■ Records provided
-=-=-

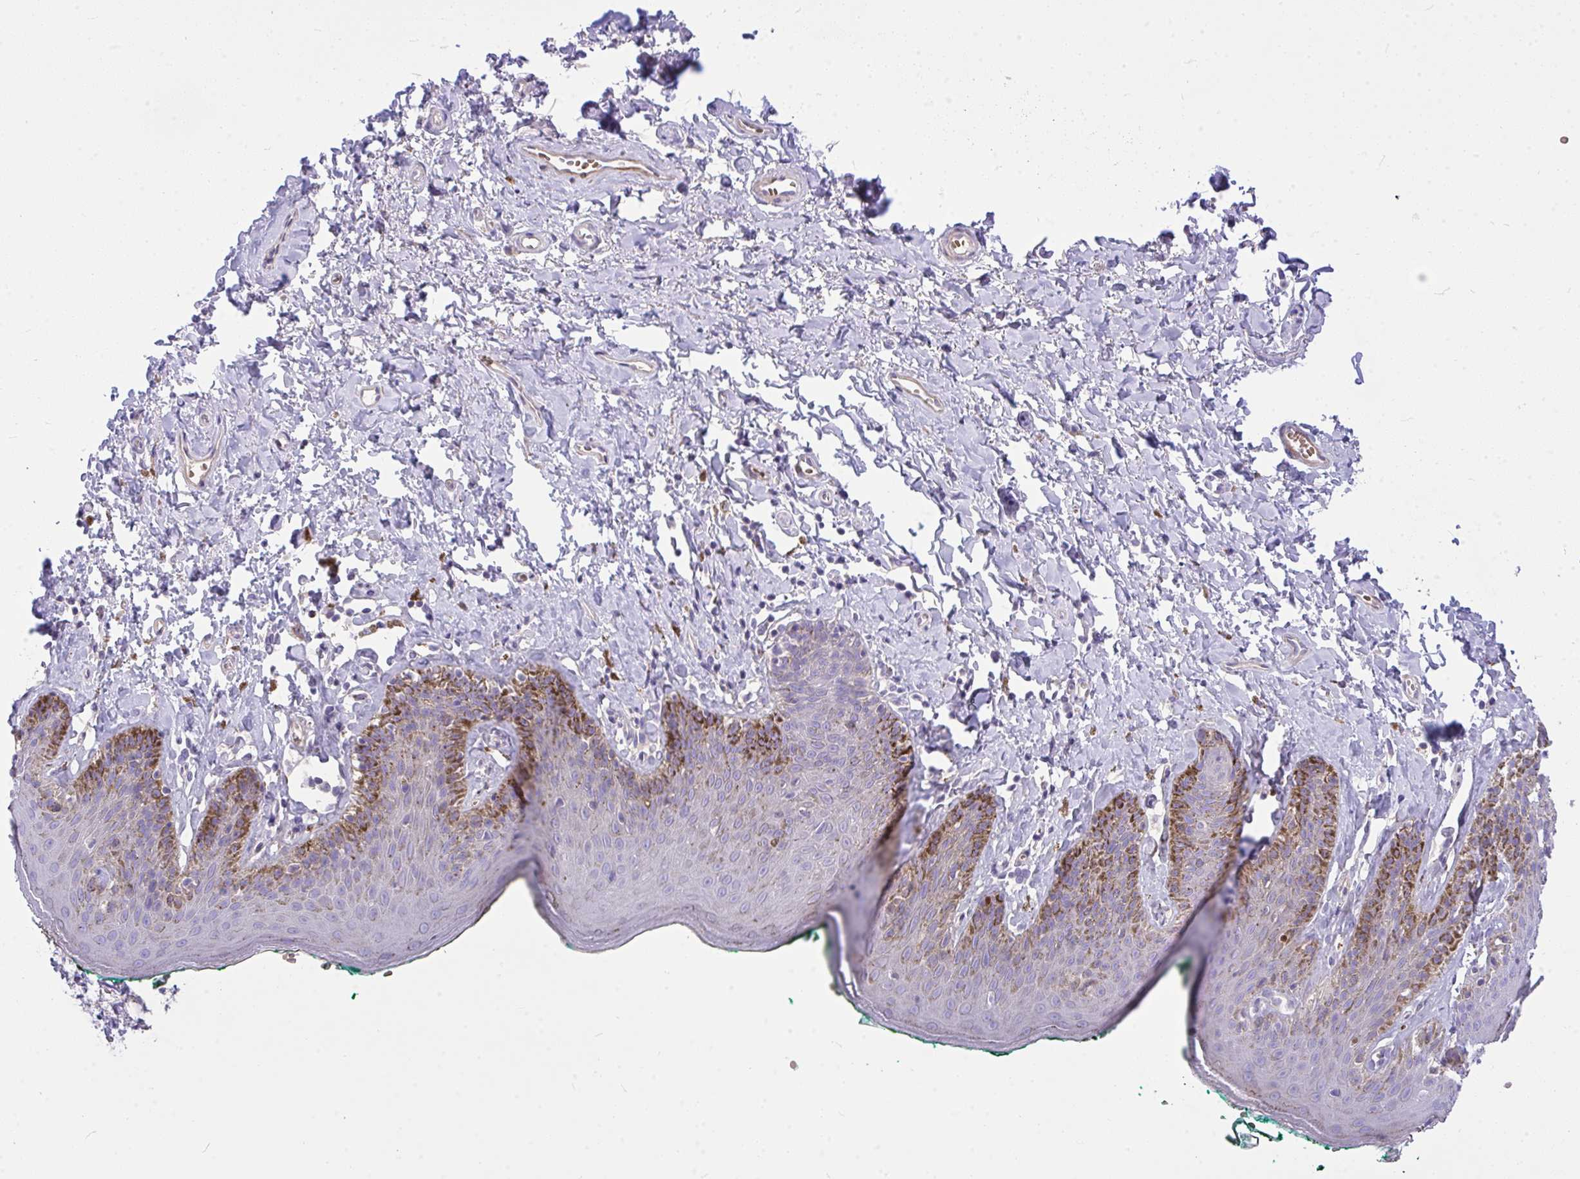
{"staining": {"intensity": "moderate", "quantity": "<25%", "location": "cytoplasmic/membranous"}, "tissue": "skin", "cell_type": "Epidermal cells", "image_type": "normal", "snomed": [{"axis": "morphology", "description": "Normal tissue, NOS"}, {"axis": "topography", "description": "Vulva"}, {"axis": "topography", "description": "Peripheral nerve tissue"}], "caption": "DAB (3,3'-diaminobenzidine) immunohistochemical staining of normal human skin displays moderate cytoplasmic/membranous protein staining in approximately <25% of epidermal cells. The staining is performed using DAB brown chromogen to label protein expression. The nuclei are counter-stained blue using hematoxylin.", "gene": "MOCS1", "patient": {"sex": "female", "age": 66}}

-=-=-

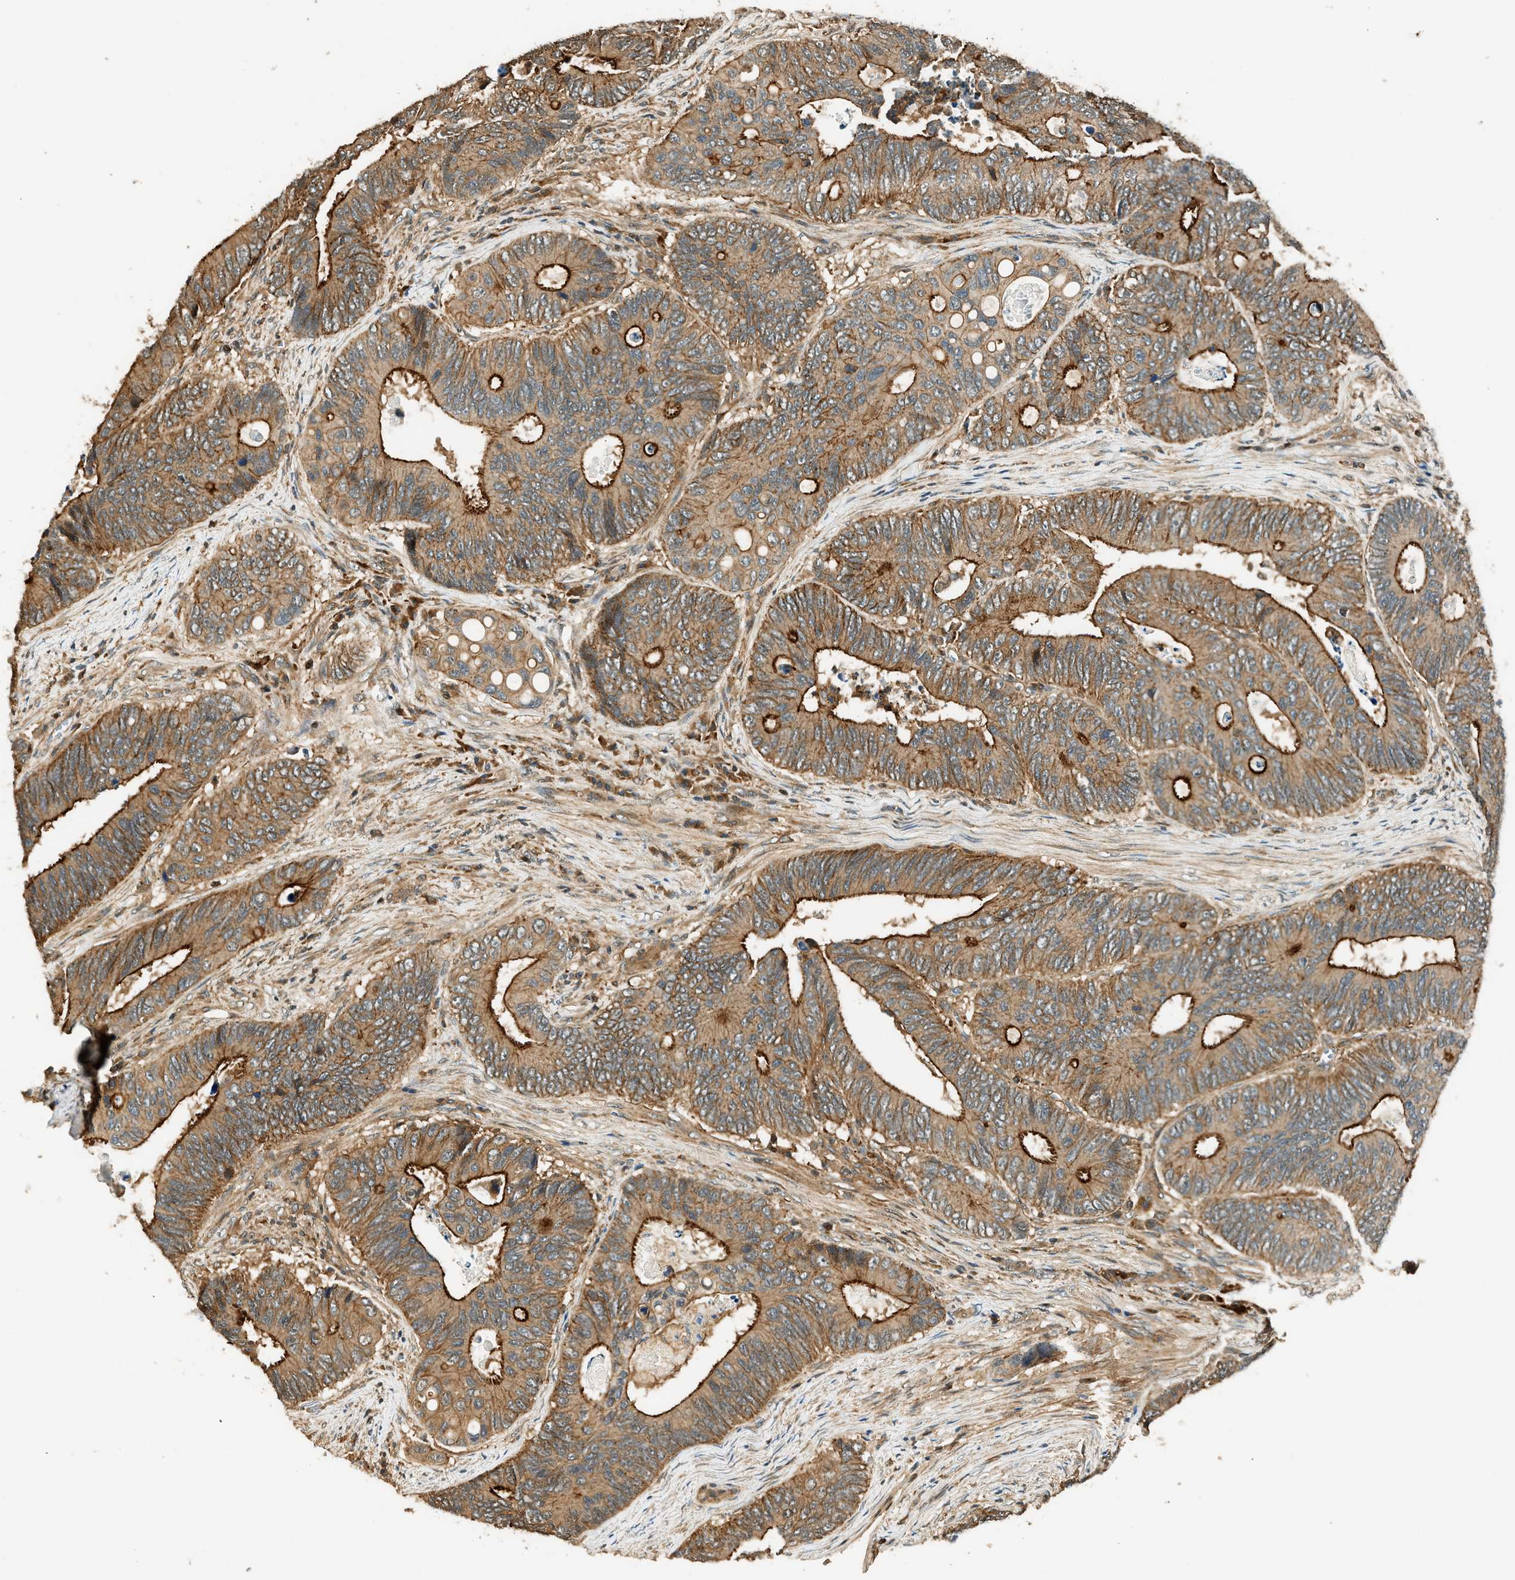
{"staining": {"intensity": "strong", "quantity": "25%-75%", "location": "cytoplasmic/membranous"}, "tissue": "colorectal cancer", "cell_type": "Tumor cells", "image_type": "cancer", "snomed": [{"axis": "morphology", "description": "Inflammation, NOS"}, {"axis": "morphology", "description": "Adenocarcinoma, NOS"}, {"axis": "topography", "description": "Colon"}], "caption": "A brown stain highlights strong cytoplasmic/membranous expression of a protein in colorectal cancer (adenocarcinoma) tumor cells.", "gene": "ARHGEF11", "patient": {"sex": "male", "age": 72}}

-=-=-

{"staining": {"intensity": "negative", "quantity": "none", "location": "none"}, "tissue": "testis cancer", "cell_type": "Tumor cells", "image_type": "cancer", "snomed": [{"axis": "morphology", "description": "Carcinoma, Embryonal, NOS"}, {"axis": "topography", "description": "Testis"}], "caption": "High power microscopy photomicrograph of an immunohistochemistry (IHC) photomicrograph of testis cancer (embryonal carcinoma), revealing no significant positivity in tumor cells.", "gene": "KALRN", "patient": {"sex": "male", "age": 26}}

-=-=-

■ Your assignment
Look at the records above. Copy every line where the string "brown" occurs.

■ Answer to this problem
{"staining": {"intensity": "moderate", "quantity": "<25%", "location": "cytoplasmic/membranous"}, "tissue": "skin", "cell_type": "Epidermal cells", "image_type": "normal", "snomed": [{"axis": "morphology", "description": "Normal tissue, NOS"}, {"axis": "topography", "description": "Vulva"}, {"axis": "topography", "description": "Peripheral nerve tissue"}], "caption": "DAB (3,3'-diaminobenzidine) immunohistochemical staining of normal human skin displays moderate cytoplasmic/membranous protein staining in approximately <25% of epidermal cells. The staining is performed using DAB brown chromogen to label protein expression. The nuclei are counter-stained blue using hematoxylin.", "gene": "MOCS1", "patient": {"sex": "female", "age": 66}}
{"staining": {"intensity": "strong", "quantity": "25%-75%", "location": "cytoplasmic/membranous"}, "tissue": "colorectal cancer", "cell_type": "Tumor cells", "image_type": "cancer", "snomed": [{"axis": "morphology", "description": "Inflammation, NOS"}, {"axis": "morphology", "description": "Adenocarcinoma, NOS"}, {"axis": "topography", "description": "Colon"}], "caption": "A brown stain highlights strong cytoplasmic/membranous expression of a protein in colorectal cancer (adenocarcinoma) tumor cells.", "gene": "ARHGEF11", "patient": {"sex": "male", "age": 72}}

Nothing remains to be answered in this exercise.